Brano citato
-*-*-

La geometria della sovranita' digitale
OPINIONI |

La geometria della sovranita' digitale

IL POTERE DETENUTO DAI SOGGETTI PRIVATI PROPRIETARI DELLE PIATTAFORME E' DI FATTO PARACOSTITUZIONALE TANTO DA ESSERE PASSATI DAL CLASSICO RAPPORTO VERTICALE AUTORITA' VERSUS LIBERTA' A UNA DIMENSIONE ORIZZONTALE IN CUI L'OBIETTIVO E' TROVARE LE LEVE E GLI STRUMENTI PIU' ADEGUATI PER LIMITARNE I POTERI

di Oreste Pollicino, ordinario presso di Dipartimento di studi giuridici

Quali sono le nuove sfide del costituzionalismo moderno rispetto all’emersione e al consolidamento delle grandi piattaforme digitali?
Per capirlo bisogna partire dall’analisi del processo di “trasfigurazione” che ha caratterizzato tali soggetti da attori economici a poteri in senso stretto e alla reazione che questa trasfigurazione impone al costituzionalismo moderno che, per mantenere fede alla sua missione originaria di limitazione del potere, deve trovare nuove geometrie di azione. Nello specifico, ci si muove da una geometria verticale del classico rapporto autorità versus libertà a una dimensione orizzontale, in cui obiettivo è trovare gli strumenti più adeguati per limitare e contenere, facendo leva anche sul concetto di sovranità digitale, il potere privato detenuto dalle grandi piattaforme informatiche.
Attenzione: non è la prima volta che si pone il problema del rapporto tra diritto pubblico e poteri privati, né che soggetti privati, di fatto, regolino determinati mercati con una tale influenza su un particolare settore economico da detenere, de facto, un potere sostanzialmente latu senso politico (si pensi alle federazioni sportive).
 
La discontinuità e quindi la rilevanza del potere privato nel nuovo contesto digitale sono però date da due ragioni. La prima è di ordine quantitativo: la pervasività del processo di digitalizzazione, i meccanismi di automazione algoritmica e l’enorme quantità di dati a disposizione per definire processi di profilazione degli utenti hanno portato le grandi multinazionali del settore digitale a una capacità di influenza di natura globale che non ha precedenti. La seconda novità è di ordine, diciamo, qualitativo, e incide sull’ampiezza, il pluralismo e la libertà del dibattito pubblico. Non si è infatti mai assistito in passato a ciò che sta avvenendo nel contesto digitale. Vale a dire che soggetti privati con una dominanza così significativa su un mercato assai particolare, come quello delle idee - per parafrasare la leggendaria metafora del free marketplace of ideas di Holmes - siano in grado di condizionare in modo così efficace il dibattito pubblico. Di fatto, per le grandi piattaforme, come è stato recentemente sostenuto da Miguel Maduro, « fostering a large community – similar to a public sphere – is key to the business model ».

-*-*-

Elenco
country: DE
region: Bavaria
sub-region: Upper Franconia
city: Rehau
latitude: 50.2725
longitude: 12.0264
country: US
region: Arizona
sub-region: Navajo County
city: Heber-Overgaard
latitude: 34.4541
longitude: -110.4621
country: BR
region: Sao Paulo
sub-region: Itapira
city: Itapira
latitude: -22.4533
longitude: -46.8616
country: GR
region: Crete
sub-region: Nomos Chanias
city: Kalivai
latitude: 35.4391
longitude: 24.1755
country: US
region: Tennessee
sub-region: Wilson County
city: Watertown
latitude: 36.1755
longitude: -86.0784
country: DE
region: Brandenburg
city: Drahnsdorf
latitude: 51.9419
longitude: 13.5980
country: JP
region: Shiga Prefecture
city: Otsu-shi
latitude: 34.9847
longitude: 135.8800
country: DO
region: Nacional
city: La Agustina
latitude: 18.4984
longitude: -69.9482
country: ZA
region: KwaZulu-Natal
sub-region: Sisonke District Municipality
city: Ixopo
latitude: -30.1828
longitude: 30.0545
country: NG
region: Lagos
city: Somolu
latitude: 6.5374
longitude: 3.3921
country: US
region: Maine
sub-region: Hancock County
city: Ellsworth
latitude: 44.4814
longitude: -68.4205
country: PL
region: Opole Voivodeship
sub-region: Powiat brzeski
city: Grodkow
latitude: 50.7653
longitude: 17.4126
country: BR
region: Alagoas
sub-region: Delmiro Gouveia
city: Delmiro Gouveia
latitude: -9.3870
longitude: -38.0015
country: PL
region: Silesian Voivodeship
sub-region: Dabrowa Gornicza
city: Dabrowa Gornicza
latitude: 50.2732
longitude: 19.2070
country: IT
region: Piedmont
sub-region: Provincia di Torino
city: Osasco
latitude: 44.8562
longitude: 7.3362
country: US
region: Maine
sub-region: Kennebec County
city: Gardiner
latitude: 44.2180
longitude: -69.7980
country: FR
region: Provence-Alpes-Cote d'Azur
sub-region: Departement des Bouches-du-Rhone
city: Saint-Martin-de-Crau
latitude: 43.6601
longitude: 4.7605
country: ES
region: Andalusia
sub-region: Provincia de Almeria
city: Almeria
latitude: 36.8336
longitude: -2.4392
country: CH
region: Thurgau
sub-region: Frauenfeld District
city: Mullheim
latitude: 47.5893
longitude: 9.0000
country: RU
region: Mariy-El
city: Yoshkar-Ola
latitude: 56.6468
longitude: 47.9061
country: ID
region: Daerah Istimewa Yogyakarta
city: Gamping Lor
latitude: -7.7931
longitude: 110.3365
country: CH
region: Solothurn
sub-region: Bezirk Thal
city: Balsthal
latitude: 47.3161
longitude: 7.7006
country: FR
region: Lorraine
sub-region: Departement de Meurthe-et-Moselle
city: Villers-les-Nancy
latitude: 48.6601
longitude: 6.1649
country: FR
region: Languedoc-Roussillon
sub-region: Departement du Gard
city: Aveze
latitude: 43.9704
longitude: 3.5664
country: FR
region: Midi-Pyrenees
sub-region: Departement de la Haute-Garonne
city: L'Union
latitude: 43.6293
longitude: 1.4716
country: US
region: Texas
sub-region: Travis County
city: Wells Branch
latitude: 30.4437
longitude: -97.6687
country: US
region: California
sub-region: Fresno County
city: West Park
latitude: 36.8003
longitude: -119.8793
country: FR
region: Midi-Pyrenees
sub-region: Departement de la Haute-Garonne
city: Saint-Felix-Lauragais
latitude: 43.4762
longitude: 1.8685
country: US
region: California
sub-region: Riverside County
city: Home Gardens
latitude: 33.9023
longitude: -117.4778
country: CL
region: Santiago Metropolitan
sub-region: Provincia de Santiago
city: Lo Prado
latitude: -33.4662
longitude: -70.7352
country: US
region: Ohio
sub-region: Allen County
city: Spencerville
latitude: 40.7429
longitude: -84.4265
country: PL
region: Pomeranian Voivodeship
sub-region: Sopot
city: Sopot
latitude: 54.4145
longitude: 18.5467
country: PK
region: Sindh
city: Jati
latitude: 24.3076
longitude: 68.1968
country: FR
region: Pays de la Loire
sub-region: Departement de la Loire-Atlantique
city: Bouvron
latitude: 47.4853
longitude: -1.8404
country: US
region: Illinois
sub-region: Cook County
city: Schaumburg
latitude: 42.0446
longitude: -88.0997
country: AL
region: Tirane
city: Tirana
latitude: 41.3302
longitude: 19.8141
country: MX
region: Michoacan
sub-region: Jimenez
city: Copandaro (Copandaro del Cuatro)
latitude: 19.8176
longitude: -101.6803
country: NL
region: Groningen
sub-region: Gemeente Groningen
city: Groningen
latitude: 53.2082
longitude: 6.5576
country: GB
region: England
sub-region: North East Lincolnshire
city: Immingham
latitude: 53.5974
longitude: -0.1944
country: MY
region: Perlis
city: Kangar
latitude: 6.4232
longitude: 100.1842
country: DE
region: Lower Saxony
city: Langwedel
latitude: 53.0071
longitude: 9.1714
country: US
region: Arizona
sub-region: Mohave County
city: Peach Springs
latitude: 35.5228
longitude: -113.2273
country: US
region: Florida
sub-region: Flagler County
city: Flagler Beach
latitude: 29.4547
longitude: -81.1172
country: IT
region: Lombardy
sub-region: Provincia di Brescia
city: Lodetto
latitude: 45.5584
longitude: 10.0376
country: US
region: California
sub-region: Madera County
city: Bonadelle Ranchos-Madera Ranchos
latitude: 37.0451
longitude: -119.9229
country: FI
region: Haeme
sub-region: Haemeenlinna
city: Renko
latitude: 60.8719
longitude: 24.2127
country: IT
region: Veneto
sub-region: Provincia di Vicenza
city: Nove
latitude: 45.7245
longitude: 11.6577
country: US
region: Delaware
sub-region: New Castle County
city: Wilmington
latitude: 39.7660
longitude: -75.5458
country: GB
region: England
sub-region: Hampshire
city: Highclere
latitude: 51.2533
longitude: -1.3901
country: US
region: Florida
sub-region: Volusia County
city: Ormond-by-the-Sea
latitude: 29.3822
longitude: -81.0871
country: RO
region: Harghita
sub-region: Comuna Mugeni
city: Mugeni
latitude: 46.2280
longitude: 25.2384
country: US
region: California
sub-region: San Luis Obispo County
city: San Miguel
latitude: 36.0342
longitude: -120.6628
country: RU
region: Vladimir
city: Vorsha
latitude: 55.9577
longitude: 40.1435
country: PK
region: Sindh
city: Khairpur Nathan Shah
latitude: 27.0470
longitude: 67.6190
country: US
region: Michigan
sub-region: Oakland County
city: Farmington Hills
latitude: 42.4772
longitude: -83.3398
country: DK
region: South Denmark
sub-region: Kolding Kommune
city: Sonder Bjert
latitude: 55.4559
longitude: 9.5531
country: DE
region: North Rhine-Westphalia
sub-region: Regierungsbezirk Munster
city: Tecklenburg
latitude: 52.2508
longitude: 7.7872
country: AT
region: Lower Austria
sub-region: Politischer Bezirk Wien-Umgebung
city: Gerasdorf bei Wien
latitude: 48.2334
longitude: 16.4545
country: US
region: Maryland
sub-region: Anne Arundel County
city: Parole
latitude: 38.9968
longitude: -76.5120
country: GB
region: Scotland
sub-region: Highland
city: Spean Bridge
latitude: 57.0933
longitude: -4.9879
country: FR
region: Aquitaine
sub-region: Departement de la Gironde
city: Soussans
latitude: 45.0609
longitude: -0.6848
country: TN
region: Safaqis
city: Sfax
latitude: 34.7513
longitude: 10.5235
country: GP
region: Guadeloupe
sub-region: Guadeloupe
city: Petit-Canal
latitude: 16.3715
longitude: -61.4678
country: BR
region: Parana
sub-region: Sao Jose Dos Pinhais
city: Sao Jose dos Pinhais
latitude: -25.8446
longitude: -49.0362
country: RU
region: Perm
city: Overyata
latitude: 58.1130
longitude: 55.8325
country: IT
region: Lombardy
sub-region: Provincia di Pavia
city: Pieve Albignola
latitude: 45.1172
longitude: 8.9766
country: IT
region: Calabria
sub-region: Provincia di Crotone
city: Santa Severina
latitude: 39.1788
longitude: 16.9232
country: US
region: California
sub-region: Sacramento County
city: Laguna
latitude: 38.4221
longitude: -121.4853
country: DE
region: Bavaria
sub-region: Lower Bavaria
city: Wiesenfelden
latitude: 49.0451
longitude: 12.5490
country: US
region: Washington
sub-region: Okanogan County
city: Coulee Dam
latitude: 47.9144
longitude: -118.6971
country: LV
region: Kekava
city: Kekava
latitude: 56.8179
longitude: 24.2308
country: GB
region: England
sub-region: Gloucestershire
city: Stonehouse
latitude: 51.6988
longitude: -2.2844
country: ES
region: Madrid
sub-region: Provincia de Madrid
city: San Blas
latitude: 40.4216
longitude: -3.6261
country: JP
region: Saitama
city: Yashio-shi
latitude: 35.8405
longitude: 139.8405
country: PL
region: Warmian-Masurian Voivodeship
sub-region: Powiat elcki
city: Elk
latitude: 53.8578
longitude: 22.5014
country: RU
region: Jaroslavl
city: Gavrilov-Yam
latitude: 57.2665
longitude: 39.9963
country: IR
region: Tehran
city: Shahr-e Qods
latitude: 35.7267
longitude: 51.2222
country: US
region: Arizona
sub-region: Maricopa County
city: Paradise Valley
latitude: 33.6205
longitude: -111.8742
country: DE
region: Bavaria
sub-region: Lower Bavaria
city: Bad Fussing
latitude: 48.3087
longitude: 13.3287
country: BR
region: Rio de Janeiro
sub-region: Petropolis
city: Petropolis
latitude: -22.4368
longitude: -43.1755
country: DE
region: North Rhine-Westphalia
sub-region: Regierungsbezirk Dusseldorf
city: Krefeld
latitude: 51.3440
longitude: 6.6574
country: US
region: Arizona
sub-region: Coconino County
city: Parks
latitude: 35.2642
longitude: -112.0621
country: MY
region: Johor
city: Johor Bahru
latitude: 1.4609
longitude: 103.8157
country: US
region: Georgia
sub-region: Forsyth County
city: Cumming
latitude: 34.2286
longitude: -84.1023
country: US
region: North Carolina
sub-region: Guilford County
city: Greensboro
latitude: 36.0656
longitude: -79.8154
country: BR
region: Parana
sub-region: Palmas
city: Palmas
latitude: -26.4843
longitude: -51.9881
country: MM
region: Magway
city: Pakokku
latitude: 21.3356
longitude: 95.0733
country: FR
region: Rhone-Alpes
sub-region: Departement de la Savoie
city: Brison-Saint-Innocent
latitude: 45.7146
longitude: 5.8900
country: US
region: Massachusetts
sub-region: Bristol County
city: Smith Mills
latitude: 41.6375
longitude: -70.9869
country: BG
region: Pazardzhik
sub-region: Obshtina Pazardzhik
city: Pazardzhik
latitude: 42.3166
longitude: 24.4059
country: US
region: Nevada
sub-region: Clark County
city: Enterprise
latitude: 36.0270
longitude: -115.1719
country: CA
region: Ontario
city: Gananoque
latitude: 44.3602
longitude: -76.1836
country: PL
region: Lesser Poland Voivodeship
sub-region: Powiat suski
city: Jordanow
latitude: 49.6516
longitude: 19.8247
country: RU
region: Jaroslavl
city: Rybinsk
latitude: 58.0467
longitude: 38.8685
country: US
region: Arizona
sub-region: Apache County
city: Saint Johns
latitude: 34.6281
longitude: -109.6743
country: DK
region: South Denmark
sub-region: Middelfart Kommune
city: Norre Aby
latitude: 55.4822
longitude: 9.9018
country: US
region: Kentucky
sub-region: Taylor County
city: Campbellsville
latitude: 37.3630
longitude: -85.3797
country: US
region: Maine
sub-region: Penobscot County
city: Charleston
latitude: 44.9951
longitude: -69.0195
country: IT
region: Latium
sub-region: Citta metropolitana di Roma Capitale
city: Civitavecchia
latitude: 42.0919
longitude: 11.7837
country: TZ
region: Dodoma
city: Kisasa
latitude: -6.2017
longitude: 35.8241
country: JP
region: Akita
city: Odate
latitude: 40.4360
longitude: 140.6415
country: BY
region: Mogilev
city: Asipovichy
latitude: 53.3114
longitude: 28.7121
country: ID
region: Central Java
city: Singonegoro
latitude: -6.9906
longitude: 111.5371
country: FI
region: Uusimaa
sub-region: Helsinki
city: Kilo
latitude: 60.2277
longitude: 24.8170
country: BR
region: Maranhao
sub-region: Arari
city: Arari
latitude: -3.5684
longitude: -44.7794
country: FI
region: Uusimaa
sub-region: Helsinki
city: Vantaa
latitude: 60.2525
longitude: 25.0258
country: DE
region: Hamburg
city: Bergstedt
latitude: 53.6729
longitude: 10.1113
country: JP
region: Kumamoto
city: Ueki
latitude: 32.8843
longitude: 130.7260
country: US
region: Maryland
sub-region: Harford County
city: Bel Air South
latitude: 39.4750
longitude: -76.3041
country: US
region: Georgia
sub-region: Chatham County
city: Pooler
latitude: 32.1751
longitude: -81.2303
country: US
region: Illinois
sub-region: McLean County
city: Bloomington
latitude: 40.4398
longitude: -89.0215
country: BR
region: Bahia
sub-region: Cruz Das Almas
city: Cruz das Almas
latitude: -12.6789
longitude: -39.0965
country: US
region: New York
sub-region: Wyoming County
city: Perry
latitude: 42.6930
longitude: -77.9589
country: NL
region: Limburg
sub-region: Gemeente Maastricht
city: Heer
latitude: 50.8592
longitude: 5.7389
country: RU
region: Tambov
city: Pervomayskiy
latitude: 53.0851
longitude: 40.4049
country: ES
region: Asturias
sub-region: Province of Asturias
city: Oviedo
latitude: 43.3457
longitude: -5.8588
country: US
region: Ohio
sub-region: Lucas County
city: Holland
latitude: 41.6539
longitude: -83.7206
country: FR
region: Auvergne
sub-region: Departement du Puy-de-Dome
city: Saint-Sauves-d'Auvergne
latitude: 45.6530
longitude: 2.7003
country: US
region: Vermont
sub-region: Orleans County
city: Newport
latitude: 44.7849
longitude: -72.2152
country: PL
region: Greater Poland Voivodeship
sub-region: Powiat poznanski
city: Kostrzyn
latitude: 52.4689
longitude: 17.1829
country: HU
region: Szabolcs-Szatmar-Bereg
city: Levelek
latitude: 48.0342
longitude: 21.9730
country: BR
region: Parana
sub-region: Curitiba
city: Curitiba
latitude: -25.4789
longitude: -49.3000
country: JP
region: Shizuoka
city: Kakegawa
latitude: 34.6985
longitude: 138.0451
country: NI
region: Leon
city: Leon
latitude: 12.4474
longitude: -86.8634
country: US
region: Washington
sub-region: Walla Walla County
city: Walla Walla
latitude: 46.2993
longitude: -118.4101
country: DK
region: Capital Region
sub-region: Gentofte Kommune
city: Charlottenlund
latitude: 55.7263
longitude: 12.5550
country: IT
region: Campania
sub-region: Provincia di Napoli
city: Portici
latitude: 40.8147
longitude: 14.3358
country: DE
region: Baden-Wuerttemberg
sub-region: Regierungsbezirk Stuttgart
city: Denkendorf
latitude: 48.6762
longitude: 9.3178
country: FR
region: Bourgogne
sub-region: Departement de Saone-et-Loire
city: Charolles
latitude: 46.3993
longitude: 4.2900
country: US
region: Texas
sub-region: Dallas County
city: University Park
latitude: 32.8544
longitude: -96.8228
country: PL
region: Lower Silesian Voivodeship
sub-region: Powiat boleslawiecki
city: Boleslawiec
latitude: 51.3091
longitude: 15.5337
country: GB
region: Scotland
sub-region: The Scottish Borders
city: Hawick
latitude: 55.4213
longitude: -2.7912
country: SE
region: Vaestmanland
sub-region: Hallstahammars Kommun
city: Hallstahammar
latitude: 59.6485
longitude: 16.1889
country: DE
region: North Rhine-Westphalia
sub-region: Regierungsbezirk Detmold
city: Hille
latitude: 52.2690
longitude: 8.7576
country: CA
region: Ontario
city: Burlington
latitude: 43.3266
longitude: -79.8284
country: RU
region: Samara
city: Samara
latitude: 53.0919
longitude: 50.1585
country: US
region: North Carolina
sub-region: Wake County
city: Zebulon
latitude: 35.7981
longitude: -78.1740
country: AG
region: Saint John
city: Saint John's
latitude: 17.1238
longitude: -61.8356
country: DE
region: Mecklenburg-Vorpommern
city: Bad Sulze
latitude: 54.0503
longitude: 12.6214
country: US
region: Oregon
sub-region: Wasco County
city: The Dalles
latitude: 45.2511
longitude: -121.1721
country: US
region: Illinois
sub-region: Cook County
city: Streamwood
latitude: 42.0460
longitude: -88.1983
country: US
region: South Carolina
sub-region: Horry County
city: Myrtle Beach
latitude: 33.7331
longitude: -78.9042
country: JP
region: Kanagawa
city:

-*-*-

Compiti
**a)** Quale esempio cita il brano sulla sovranità digitale di soggetti privati che detengono un potere di fatto politico?
**b)** Riporta ogni riga delle voci che contiene la stringa "Provincia".

Risposte
**a)** Le federazioni sportive.

**b)**
sub-region: Provincia di Torino
sub-region: Provincia de Almeria
sub-region: Provincia de Santiago
sub-region: Provincia di Brescia
sub-region: Provincia di Vicenza
sub-region: Provincia di Pavia
sub-region: Provincia di Crotone
sub-region: Provincia de Madrid
sub-region: Provincia di Napoli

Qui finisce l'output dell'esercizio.